*Assigned task:*
Only the lines from the one containing "Marie Soleil" through the one containing "<br /> Tu sais, je" should be printed, exactly as they appear below, with both ends included.

*Data listing:*
BEGIN

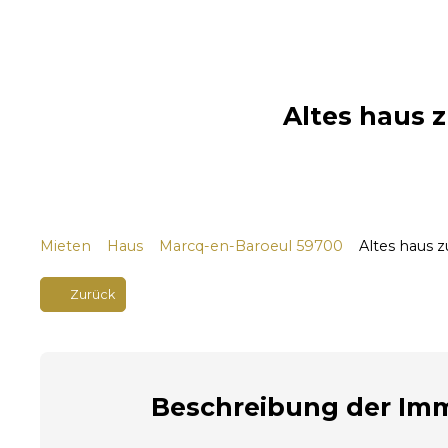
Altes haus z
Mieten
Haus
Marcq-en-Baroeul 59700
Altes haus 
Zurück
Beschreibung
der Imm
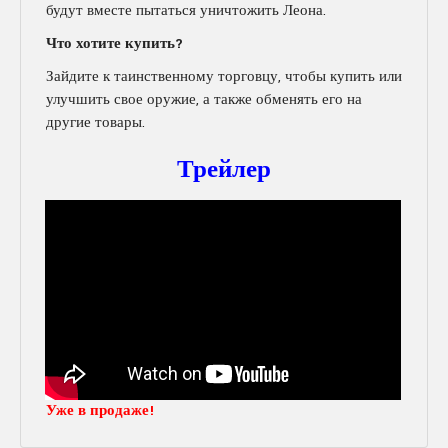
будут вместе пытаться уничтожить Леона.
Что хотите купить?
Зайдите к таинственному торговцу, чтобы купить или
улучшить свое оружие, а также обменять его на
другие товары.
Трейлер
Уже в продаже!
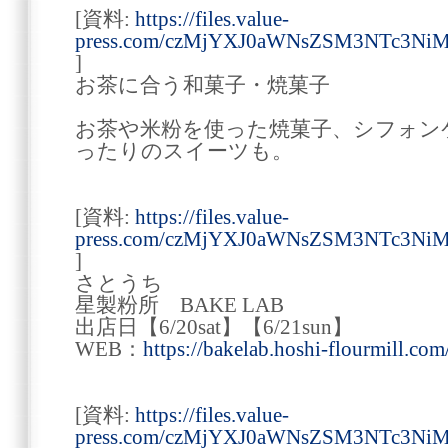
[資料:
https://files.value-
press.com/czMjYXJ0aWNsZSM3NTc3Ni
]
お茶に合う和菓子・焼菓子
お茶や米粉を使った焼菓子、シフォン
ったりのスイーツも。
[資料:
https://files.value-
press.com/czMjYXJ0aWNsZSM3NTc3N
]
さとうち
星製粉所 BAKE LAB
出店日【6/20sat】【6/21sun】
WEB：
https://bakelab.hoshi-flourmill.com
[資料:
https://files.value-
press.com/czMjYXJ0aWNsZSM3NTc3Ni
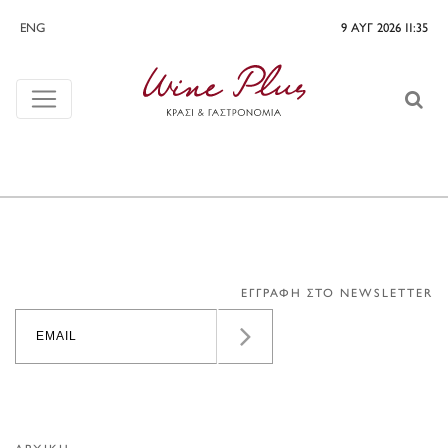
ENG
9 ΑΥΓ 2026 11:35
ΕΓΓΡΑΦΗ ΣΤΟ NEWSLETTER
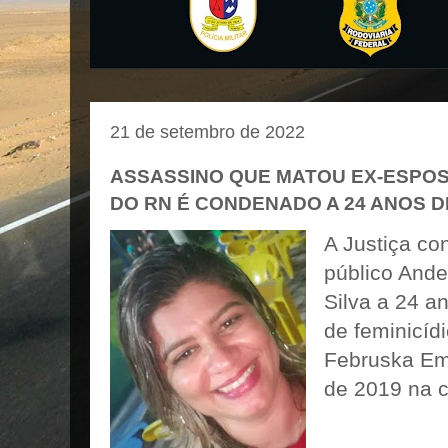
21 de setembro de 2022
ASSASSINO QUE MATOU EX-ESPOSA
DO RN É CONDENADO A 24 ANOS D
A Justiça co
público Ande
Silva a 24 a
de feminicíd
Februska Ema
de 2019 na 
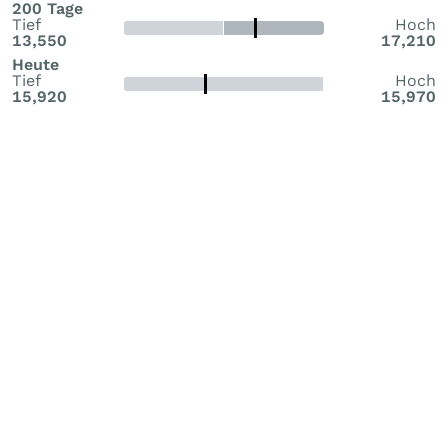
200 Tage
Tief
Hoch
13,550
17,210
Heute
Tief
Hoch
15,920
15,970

END
BEGIN

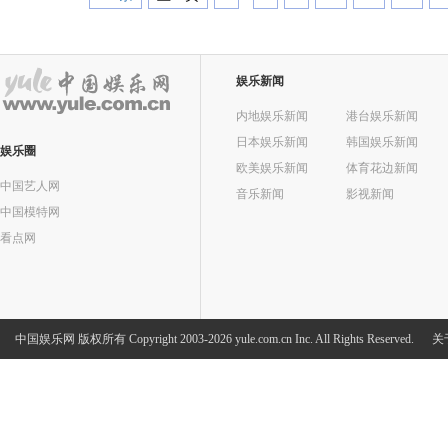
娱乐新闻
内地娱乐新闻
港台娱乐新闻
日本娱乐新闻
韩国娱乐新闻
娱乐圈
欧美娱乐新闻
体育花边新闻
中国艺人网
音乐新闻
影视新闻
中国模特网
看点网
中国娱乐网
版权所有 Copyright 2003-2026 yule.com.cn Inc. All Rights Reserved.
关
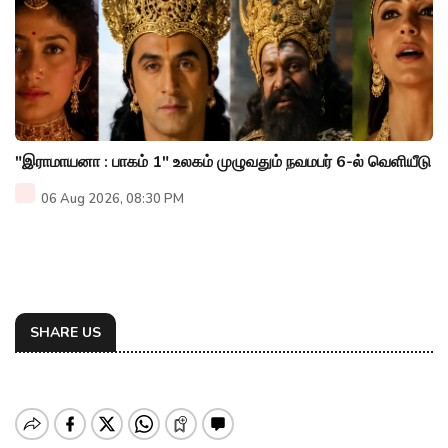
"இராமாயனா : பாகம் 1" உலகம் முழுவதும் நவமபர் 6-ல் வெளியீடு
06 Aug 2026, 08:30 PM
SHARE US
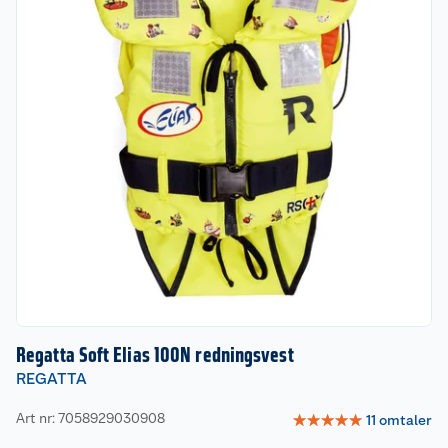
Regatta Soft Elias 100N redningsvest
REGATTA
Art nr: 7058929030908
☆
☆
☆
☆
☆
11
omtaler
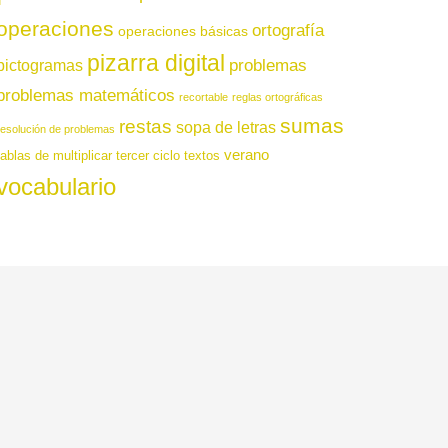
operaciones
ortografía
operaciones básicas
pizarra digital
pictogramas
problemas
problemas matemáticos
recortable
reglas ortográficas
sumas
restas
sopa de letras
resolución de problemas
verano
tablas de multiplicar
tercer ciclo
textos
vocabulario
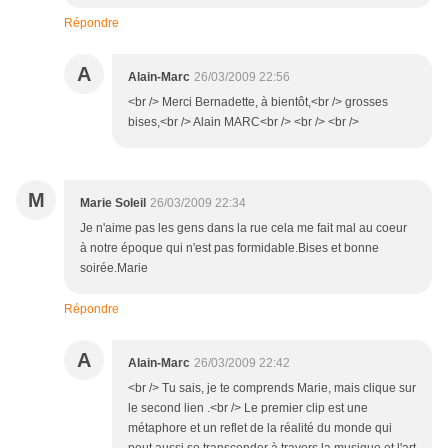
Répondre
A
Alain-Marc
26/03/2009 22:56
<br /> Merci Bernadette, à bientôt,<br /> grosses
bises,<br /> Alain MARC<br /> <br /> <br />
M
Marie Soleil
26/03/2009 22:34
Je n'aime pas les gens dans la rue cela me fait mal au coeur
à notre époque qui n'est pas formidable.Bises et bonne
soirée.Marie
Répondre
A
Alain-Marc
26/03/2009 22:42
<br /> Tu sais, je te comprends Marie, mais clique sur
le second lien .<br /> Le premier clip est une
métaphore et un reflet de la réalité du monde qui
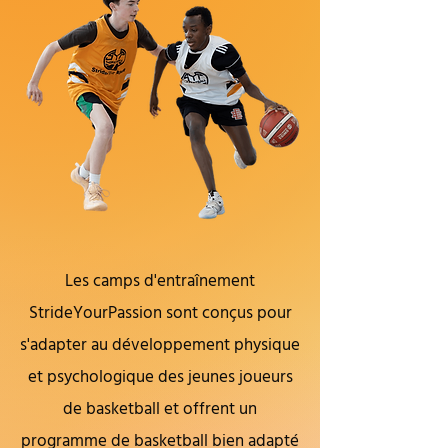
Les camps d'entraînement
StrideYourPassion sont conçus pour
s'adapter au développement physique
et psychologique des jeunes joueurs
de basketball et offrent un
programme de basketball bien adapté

END

*Your solution:*
Marie Soleil
26/03/2009 22:34
Je n'aime pas les gens dans la rue cela me fait mal au coeur
à notre époque qui n'est pas formidable.Bises et bonne
soirée.Marie
Répondre
A
Alain-Marc
26/03/2009 22:42
<br /> Tu sais, je te comprends Marie, mais clique sur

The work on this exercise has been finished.